Author M.G. Vassanji delights York audience

On Thursday, Sept. 23 York’s Canadian Writers in Person course and reading series presented author M.G. Vassanji. Chris Cornish, a teaching assistant in the Canadian Writers in Person course, sent the following report to YFile.


“My name is Vikram Lall. I have the distinction of having been numbered one of Africa’s most corrupt men, a cheat of monstrous and reptilian cunning.” Such is the introduction to the title character of M.G. Vassanji’s award-winning novel The In-Between World of Vikram Lall. On Sept. 23, students and faculty of York were delighted to receive the author, who was preceded by a somewhat less scandalous reputation.



Right: M.G. Vassanji


Vassanji has earned well-deserved critical acclaim for The Book of Secrets (1994) and The In-Between World of Vikram Lall (2003) and stands in the first ranks of Canadian fiction writers. He is a two-time Giller Prize winner (1994 and 2003), received the 1990 Commonwealth Writers Prize for The Gunny Sack and was awarded the 2004 Trillium prize for In-Between World, his most recent novel. Vassanji, born in Kenya and raised in Tanzania, draws on his background to explore questions of identity and experience in the Arab-Indian culture.


Prior to his reading for the Canadian Writers in Person series, Vassanji attended a reception in the HNES building, accompanied by the Canadian Writers in Person series director, Professor Gail Vanstone. Vassanji, who invited people to address him as Moyez, was reserved and gracious in meeting with the students and faculty in attendance. The York University Foundation and Atkinson Dean Rhonda Lenton hosted the reception.


Introducing the author at the 7pm reading, Vanstone noted that in addition to his literary achievements, Vassanji also has a doctorate in nuclear physics. The author then began to read from the opening chapter of The In-Between World of Vikram Lall, which introduces five children growing up together in the Kenya of the 1950s. The story describes their innocence transcending the boundaries of their differing African, Indian and European backgrounds. Vassanji described these moments as “gentle as dewdrops, transient and illusory like sunbeams; charming as a butterfly’s dance round a flower.”
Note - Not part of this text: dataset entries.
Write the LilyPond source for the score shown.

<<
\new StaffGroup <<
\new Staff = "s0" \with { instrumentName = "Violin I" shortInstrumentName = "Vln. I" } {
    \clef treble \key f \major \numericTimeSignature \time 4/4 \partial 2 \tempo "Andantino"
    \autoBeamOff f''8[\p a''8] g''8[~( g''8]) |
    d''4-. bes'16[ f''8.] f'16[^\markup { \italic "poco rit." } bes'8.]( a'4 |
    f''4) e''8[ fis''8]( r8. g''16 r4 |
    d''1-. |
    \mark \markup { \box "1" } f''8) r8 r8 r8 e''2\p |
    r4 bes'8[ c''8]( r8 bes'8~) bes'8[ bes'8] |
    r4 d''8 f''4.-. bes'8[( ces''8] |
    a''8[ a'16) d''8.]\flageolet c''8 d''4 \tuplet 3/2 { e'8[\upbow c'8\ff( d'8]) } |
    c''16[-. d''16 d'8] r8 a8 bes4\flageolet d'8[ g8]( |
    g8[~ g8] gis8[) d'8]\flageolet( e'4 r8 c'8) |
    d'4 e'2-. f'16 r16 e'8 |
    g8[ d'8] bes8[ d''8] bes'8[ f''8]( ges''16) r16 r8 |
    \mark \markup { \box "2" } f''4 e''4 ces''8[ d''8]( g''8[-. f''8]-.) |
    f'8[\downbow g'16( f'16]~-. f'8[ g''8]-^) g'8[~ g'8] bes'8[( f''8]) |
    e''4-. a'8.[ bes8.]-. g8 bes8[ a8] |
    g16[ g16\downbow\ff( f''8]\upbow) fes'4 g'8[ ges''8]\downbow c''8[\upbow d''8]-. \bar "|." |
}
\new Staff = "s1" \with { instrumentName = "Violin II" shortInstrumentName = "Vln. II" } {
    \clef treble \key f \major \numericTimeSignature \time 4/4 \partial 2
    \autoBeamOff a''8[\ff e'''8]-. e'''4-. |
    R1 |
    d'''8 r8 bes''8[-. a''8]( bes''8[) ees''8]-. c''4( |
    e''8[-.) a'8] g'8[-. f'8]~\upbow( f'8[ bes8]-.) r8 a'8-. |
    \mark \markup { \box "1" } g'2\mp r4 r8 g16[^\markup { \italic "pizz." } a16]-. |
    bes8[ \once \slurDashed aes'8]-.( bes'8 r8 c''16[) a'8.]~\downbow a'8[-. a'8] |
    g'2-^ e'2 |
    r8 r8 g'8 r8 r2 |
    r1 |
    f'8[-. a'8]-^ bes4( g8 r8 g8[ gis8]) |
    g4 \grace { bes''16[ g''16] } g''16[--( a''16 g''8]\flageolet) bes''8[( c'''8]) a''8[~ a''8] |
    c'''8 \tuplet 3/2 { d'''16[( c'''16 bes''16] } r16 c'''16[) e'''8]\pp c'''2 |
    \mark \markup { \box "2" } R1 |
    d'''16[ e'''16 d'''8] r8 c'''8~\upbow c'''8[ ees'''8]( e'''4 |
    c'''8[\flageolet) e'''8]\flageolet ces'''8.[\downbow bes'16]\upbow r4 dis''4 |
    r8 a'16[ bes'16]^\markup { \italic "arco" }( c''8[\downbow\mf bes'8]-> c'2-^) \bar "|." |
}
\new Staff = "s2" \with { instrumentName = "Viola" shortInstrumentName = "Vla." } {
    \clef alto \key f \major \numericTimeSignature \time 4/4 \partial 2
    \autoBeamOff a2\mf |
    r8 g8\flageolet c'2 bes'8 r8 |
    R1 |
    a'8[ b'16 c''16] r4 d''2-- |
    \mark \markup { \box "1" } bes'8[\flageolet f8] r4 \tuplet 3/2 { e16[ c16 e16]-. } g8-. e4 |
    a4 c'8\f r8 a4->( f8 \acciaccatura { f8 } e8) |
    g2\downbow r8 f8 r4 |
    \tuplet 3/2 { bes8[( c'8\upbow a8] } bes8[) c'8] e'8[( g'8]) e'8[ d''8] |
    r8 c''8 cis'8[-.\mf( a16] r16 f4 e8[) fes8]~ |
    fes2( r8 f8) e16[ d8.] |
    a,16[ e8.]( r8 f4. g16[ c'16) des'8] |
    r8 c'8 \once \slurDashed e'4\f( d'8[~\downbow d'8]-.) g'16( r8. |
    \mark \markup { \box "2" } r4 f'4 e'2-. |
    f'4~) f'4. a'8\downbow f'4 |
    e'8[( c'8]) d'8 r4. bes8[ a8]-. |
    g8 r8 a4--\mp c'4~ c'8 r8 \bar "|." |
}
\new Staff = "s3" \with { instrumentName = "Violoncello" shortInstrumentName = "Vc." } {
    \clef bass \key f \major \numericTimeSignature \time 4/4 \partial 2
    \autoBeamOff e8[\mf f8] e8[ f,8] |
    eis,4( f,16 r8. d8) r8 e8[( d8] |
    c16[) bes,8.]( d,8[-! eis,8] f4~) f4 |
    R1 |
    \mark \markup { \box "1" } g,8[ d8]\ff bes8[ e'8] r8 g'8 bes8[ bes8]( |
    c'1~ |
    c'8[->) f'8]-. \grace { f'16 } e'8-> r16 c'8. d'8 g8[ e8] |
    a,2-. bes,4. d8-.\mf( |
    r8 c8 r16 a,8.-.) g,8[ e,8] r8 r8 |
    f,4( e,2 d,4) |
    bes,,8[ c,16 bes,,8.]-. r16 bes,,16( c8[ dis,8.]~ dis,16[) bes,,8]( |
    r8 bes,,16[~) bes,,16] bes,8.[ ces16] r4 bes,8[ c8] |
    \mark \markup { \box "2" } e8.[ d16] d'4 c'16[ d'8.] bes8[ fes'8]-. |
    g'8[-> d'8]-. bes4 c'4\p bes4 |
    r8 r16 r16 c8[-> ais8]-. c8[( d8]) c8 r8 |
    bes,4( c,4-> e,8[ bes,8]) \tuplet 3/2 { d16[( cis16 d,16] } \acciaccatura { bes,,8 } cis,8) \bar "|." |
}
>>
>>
He also read passages from later in the novel, when the children, now young adults, struggle to find their place in the newly independent Kenya of the 1960s. “It was a time when there was a lot of hope,” added Vasanji as he recalled this time in his own life. More light-hearted passages amused the audience and included scenes such as Vikram’s mother climbing a ladder to peep on his distraught sister, only to fall to the thorny flowerbed below. There was also the journey down River Road in Nairobi, where “according to local legend, you could come and buy a tire rim or headlight on this street, to replace your stolen article, only to find yourself inspecting your own property in the first place.”


After the reading, Vassanji engaged in a lively Q&A discussion with the audience. Many students were interested in Vassanji’s writing process and asked numerous questions on this topic. He described an intuitive approach: “It’s how the voice comes to you. I don’t structure myself too much.”


When asked about how much research he did for the novel, he said, “I started the novel first. A lot of time researchers just want information, maybe a little detail here and there. However, it makes me feel more complete when I have done research, and looked at a real newspaper story or held an object from those times. It just makes it feel more real. You find that generally when you know the material what you invent is not all that outlandish. It is already there.”


On visiting India for the first time in a number of years, he said, “There was such a familiarity on one hand, with the place, and how the people accepted you. Then there was another element to India. I first went in 1993 and there was a riot, which is basically just violence, a kind of butchery that happens. That’s the kind of thing I knew was not a part of me. It was not part of me in Africa and it was not part of me here, that kind of violence and the casual acceptance of it.”


While his background is different from that of the characters he writes about, Vassanji explains, “Every character you write you make human, so therefore you use your own humanity to understand even the most evil person, because you believe everyone is capable of that. The text itself requires some honesty, some consistency. If you try to put your views where they don’t fit in the story you’ve written, you can get into trouble. I see myself in every character.”


In response to a question about an event in the novel that ties his characters together, he responded, “I think that’s the basic premise in this novel, that in spite of politics, there’s a common humanity at which we touch each other.”


The Canadian Writers in Person series of public readings at York, which is free and open to the public, is also part of an introductory course on Canadian literature. Roo Borson, celebrated poet, will be the next author to read on Oct. 7, 2004.


Chris Cornish recently graduated from the Atkinson Faculty of Liberal & Professional Studies with a BA (Honours) in liberal studies. He is currently working on a masters in interdisciplinary studies at York.